16. “U-turn” – Tegan and Sara – I know not
everyone has welcomed the full on embrace of melancholy pop by the pop punk
lesbian twins from Canada, but I for one am all as long as their songs come
tinged with a nostalgia and regret. Initially a teaser for the new album, I was
immediately taken with the ear-wormy wonder of “U-turn” in all its snarky
obviousness (“Shape up for I’ll drop you like a call”) and the delightful
meta-narrative of a song about writing a love song. The doubleness at the
center of the song makes it a kiss off masquerading as a paean to love. Sold.
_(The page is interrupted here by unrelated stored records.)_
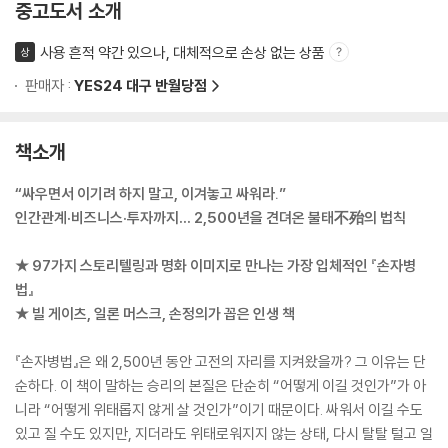
중고도서 소개
사용 흔적 약간 있으나, 대체적으로 손상 없는 상품
상
판매자 :
YES24 대구 반월당점
책소개
“싸우면서 이기려 하지 말고, 이겨놓고 싸워라.”
인간관계·비즈니스·투자까지… 2,500년을 견뎌온 불태不殆의 법칙
★ 97가지 스토리텔링과 명화 이미지로 만나는 가장 입체적인 『손자병
법』
★ 빌 게이츠, 일론 머스크, 손정의가 꼽은 인생 책
『손자병법』은 왜 2,500년 동안 고전의 자리를 지켜왔을까? 그 이유는 단
순하다. 이 책이 말하는 승리의 본질은 단순히 “어떻게 이길 것인가”가 아
니라 “어떻게 위태롭지 않게 살 것인가”이기 때문이다. 싸워서 이길 수도
있고 질 수도 있지만, 지더라도 위태로워지지 않는 상태, 다시 탈탈 털고 일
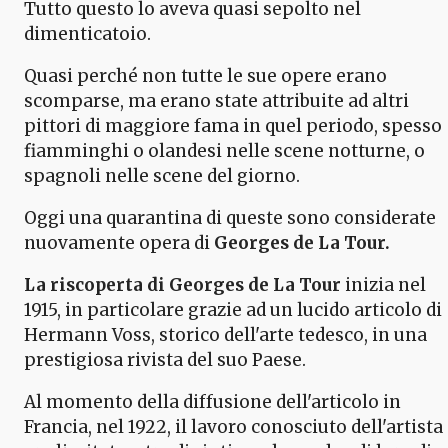
Tutto questo lo aveva quasi sepolto nel
dimenticatoio.
Quasi perché non tutte le sue opere erano
scomparse, ma erano state attribuite ad altri
pittori di maggiore fama in quel periodo, spesso
fiamminghi o olandesi nelle scene notturne, o
spagnoli nelle scene del giorno.
Oggi una quarantina di queste sono considerate
nuovamente opera di
Georges de La Tour.
La riscoperta di Georges de La Tour
inizia nel
1915, in particolare grazie ad un lucido articolo di
Hermann Voss, storico dell'arte tedesco, in una
prestigiosa rivista del suo Paese.
Al momento della diffusione dell'articolo in
Francia, nel 1922, il lavoro conosciuto dell'artista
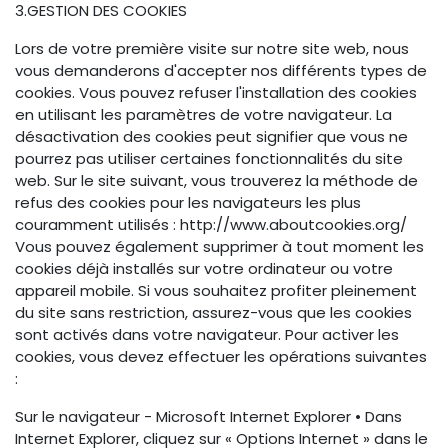
3.GESTION DES COOKIES
Lors de votre première visite sur notre site web, nous
vous demanderons d'accepter nos différents types de
cookies. Vous pouvez refuser l'installation des cookies
en utilisant les paramètres de votre navigateur. La
désactivation des cookies peut signifier que vous ne
pourrez pas utiliser certaines fonctionnalités du site
web. Sur le site suivant, vous trouverez la méthode de
refus des cookies pour les navigateurs les plus
couramment utilisés : http://www.aboutcookies.org/
Vous pouvez également supprimer à tout moment les
cookies déjà installés sur votre ordinateur ou votre
appareil mobile. Si vous souhaitez profiter pleinement
du site sans restriction, assurez-vous que les cookies
sont activés dans votre navigateur. Pour activer les
cookies, vous devez effectuer les opérations suivantes
:
Sur le navigateur - Microsoft Internet Explorer • Dans
Internet Explorer, cliquez sur « Options Internet » dans le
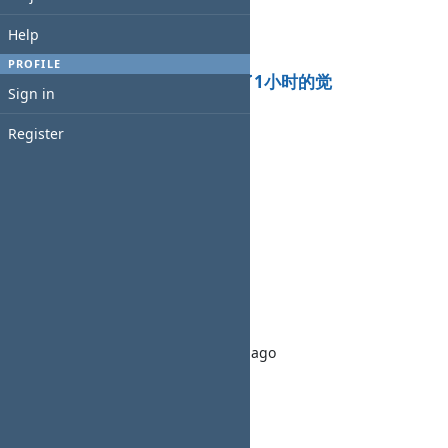
Added by
ifthikhan pt
4 months
ago
Help
test news description
PROFILE
ListingBase
:
新闻：野猪睡了1小时的觉
Sign in
Added by
野猪 鸭
5 months
ago
Register
新闻：野猪睡了1小时的觉
野猪的项目
:
国际金价跳水
Added by
野猪 鸭
5 months
ago
国际金价下跌500$
demo2006
:
CEIMLAB
Added by
demo01 demo01
5 months
ago
asdf
Test Software
:
Test News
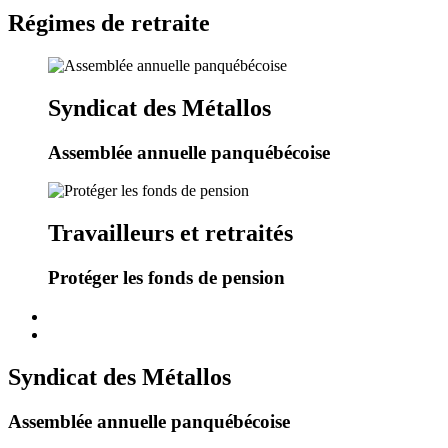
Régimes de retraite
Syndicat des Métallos
Assemblée annuelle panquébécoise
Travailleurs et retraités
Protéger les fonds de pension
Syndicat des Métallos
Assemblée annuelle panquébécoise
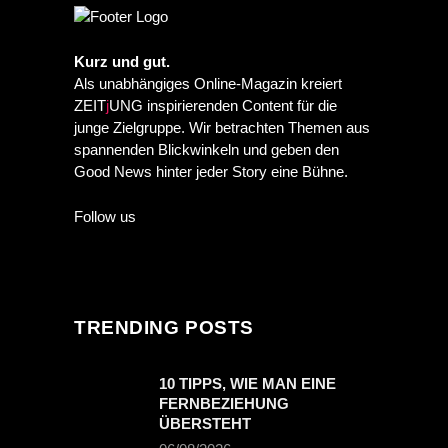
Kurz und gut.
Als unabhängiges Online-Magazin kreiert
ZEIT
j
UNG inspirierenden Content für die
junge Zielgruppe. Wir betrachten Themen aus
spannenden Blickwinkeln und geben den
Good News hinter jeder Story eine Bühne.
Follow us
TRENDING POSTS
10 TIPPS, WIE MAN EINE
FERNBEZIEHUNG
ÜBERSTEHT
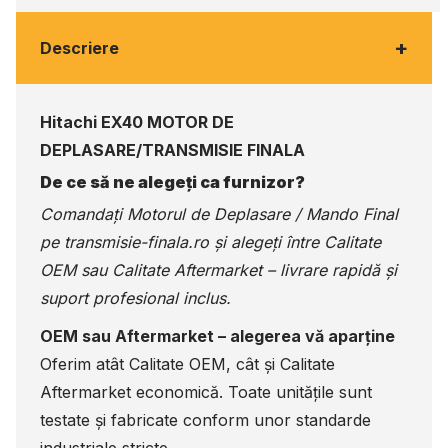
+
Descriere
Hitachi EX40 MOTOR DE
DEPLASARE/TRANSMISIE FINALA
De ce să ne alegeți ca furnizor?
Comandați Motorul de Deplasare / Mando Final
pe
transmisie-finala.ro
și alegeți între Calitate
OEM sau Calitate Aftermarket – livrare rapidă și
suport profesional inclus.
OEM sau Aftermarket – alegerea vă aparține
Oferim atât Calitate OEM, cât și Calitate
Aftermarket economică. Toate unitățile sunt
testate și fabricate conform unor standarde
industriale stricte.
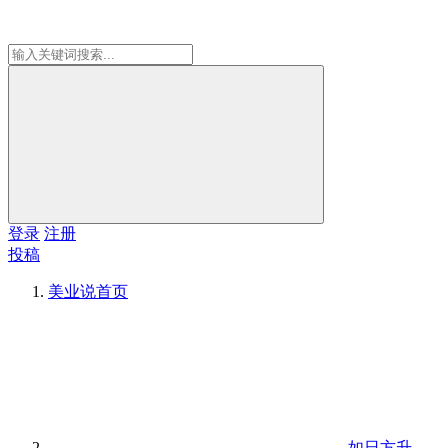
登录
注册
投稿
美业说
首页
如日方升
17. “Phenomenal Woman” – Laura Mvula – Mvula’s
first album was beautiful but at times overly mannered and cerebral. Her second
album The Dreaming Room opens out
with more intentional bangers, moving between jazz, R&B, disco, and world
music. “Phenomenal Woman” is brief and direct with a martial rhythm that drives
forward a simple yet urgent message, echoing Maya Angelou’s classic poem of the
same name.
18. “Running Man/Gospel OP1” and “See Her Out
(That’s Just Life)” – Francis and the Lights – Francis Farewell Starlite is the
voice behind Francis and the Lights, featured on songs by Drake, Chance the Rapper,
and others but just this year releasing his first full-length album. Francis
blends an old-school crooner approach with the glitchy experimental sounds of
alt-folk artists like Bon Iver (featured on the album) and more avant-garde rap.
“Running Man” glitches and pops as Francis multi-tracks himself into a falsetto
chorus like a more electronic Bon Iver with poppier aspirations AND AMAZING ELECTRONIC STRINGS. “See Her Out”
has an older feel with epic sad synths and vocal stylings which suggest 1980s
Peter Gabriel dealing with the heartbreak of the girl who got away. The track
is laden with need and recognizable pain.
19. “House on Fire” and “The Greatest” (with
Kendrick Lamar) – Sia – Okay, so last year I was singing Sia’s praises and then
she released her album This is Acting
and my love affair never ended. People criticized her songs for at times
turning on obvious metaphors – “House on Fire” doesn’t hide its point and
instead places the metaphor front and center and for me this is the song’s
strength. The song opens quietly and elegantly suggesting a waltz before
layering in instrumentation and Sia’s raspy throaty ever distinct voice. “The
Greatest” is a more straightforward empowerment anthem placed on top of
tinkling music box sounds and a tropical lightness. Another track that I found
myself singing for weeks, especially that promise that “I’ve got stamina.”
20. “What You Do To Me” – John Legend – The
beauty of John Legend’s voice cannot be understated. His entire album Darkness and Light is evocative and
gives me chills. This track with its deep felt desperation, cooing yet ominous
backing singers, and dramatic strings lingers with me. There’s a classic feel
to the track’s presentation especially the interplay with the female singers
and Legend’s falsetto falling apart in the final minute.
21. “Hold the Line” – Broods – Georgia Nott’s
smoky voice implores, cajoles, and insists with the listener. She describes the
intoxicating give and take of a relationship over a dense blend of guitar and
electronica. An immensely satisfying pop song.